--- Saved entries ---
◆ ◆ ◆ ◆ ◆ ◆ ◆
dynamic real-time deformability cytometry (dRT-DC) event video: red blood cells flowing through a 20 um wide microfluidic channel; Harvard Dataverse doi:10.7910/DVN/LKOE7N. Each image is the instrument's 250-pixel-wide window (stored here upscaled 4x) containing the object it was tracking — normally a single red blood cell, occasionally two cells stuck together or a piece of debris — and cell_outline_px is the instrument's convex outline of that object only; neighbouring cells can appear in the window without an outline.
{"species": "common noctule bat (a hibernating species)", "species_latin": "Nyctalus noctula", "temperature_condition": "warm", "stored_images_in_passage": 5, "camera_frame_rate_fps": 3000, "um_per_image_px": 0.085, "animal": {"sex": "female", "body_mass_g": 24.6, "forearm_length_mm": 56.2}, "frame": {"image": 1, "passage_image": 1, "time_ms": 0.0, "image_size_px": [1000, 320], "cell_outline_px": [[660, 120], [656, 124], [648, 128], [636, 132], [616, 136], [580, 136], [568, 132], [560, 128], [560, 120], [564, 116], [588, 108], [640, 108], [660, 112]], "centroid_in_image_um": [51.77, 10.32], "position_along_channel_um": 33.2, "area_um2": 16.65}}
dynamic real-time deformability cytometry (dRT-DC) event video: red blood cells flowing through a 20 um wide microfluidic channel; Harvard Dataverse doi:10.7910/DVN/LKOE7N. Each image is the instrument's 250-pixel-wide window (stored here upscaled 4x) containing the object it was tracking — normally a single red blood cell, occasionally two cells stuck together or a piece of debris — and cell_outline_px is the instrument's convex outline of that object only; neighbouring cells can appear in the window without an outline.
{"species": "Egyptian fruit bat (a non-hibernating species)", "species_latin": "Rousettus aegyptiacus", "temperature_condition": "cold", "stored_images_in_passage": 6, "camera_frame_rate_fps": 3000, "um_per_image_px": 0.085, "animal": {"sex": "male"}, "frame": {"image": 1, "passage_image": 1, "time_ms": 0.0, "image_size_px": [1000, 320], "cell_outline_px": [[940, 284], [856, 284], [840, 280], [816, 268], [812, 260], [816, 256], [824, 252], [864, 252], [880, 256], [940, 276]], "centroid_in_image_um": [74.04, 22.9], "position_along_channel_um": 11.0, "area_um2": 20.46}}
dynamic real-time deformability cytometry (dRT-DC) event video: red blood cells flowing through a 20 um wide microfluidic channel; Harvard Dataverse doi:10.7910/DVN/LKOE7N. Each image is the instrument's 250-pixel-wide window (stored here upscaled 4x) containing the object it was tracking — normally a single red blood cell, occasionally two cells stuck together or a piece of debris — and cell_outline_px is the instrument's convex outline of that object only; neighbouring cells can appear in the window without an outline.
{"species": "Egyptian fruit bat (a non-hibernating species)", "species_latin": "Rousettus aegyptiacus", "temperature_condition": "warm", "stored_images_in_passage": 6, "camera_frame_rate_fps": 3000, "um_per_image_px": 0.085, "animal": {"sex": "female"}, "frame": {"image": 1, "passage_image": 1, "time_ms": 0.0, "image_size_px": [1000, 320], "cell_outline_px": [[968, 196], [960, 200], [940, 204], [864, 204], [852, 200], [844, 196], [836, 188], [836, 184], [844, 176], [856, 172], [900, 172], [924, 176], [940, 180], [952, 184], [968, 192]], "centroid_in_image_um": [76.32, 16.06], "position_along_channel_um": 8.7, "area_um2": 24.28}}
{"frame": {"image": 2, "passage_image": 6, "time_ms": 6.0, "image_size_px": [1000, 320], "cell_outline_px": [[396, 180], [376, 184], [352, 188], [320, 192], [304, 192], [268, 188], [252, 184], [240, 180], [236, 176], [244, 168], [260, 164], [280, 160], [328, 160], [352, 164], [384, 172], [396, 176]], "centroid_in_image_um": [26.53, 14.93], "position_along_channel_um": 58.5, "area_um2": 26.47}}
◆ ◆ ◆ ◆ ◆ ◆ ◆
--- Stated task ---
Output every line above without altering anything.

--- Full response ---
dynamic real-time deformability cytometry (dRT-DC) event video: red blood cells flowing through a 20 um wide microfluidic channel; Harvard Dataverse doi:10.7910/DVN/LKOE7N. Each image is the instrument's 250-pixel-wide window (stored here upscaled 4x) containing the object it was tracking — normally a single red blood cell, occasionally two cells stuck together or a piece of debris — and cell_outline_px is the instrument's convex outline of that object only; neighbouring cells can appear in the window without an outline.
{"species": "common noctule bat (a hibernating species)", "species_latin": "Nyctalus noctula", "temperature_condition": "warm", "stored_images_in_passage": 5, "camera_frame_rate_fps": 3000, "um_per_image_px": 0.085, "animal": {"sex": "female", "body_mass_g": 24.6, "forearm_length_mm": 56.2}, "frame": {"image": 1, "passage_image": 1, "time_ms": 0.0, "image_size_px": [1000, 320], "cell_outline_px": [[660, 120], [656, 124], [648, 128], [636, 132], [616, 136], [580, 136], [568, 132], [560, 128], [560, 120], [564, 116], [588, 108], [640, 108], [660, 112]], "centroid_in_image_um": [51.77, 10.32], "position_along_channel_um": 33.2, "area_um2": 16.65}}
dynamic real-time deformability cytometry (dRT-DC) event video: red blood cells flowing through a 20 um wide microfluidic channel; Harvard Dataverse doi:10.7910/DVN/LKOE7N. Each image is the instrument's 250-pixel-wide window (stored here upscaled 4x) containing the object it was tracking — normally a single red blood cell, occasionally two cells stuck together or a piece of debris — and cell_outline_px is the instrument's convex outline of that object only; neighbouring cells can appear in the window without an outline.
{"species": "Egyptian fruit bat (a non-hibernating species)", "species_latin": "Rousettus aegyptiacus", "temperature_condition": "cold", "stored_images_in_passage": 6, "camera_frame_rate_fps": 3000, "um_per_image_px": 0.085, "animal": {"sex": "male"}, "frame": {"image": 1, "passage_image": 1, "time_ms": 0.0, "image_size_px": [1000, 320], "cell_outline_px": [[940, 284], [856, 284], [840, 280], [816, 268], [812, 260], [816, 256], [824, 252], [864, 252], [880, 256], [940, 276]], "centroid_in_image_um": [74.04, 22.9], "position_along_channel_um": 11.0, "area_um2": 20.46}}
dynamic real-time deformability cytometry (dRT-DC) event video: red blood cells flowing through a 20 um wide microfluidic channel; Harvard Dataverse doi:10.7910/DVN/LKOE7N. Each image is the instrument's 250-pixel-wide window (stored here upscaled 4x) containing the object it was tracking — normally a single red blood cell, occasionally two cells stuck together or a piece of debris — and cell_outline_px is the instrument's convex outline of that object only; neighbouring cells can appear in the window without an outline.
{"species": "Egyptian fruit bat (a non-hibernating species)", "species_latin": "Rousettus aegyptiacus", "temperature_condition": "warm", "stored_images_in_passage": 6, "camera_frame_rate_fps": 3000, "um_per_image_px": 0.085, "animal": {"sex": "female"}, "frame": {"image": 1, "passage_image": 1, "time_ms": 0.0, "image_size_px": [1000, 320], "cell_outline_px": [[968, 196], [960, 200], [940, 204], [864, 204], [852, 200], [844, 196], [836, 188], [836, 184], [844, 176], [856, 172], [900, 172], [924, 176], [940, 180], [952, 184], [968, 192]], "centroid_in_image_um": [76.32, 16.06], "position_along_channel_um": 8.7, "area_um2": 24.28}}
{"frame": {"image": 2, "passage_image": 6, "time_ms": 6.0, "image_size_px": [1000, 320], "cell_outline_px": [[396, 180], [376, 184], [352, 188], [320, 192], [304, 192], [268, 188], [252, 184], [240, 180], [236, 176], [244, 168], [260, 164], [280, 160], [328, 160], [352, 164], [384, 172], [396, 176]], "centroid_in_image_um": [26.53, 14.93], "position_along_channel_um": 58.5, "area_um2": 26.47}}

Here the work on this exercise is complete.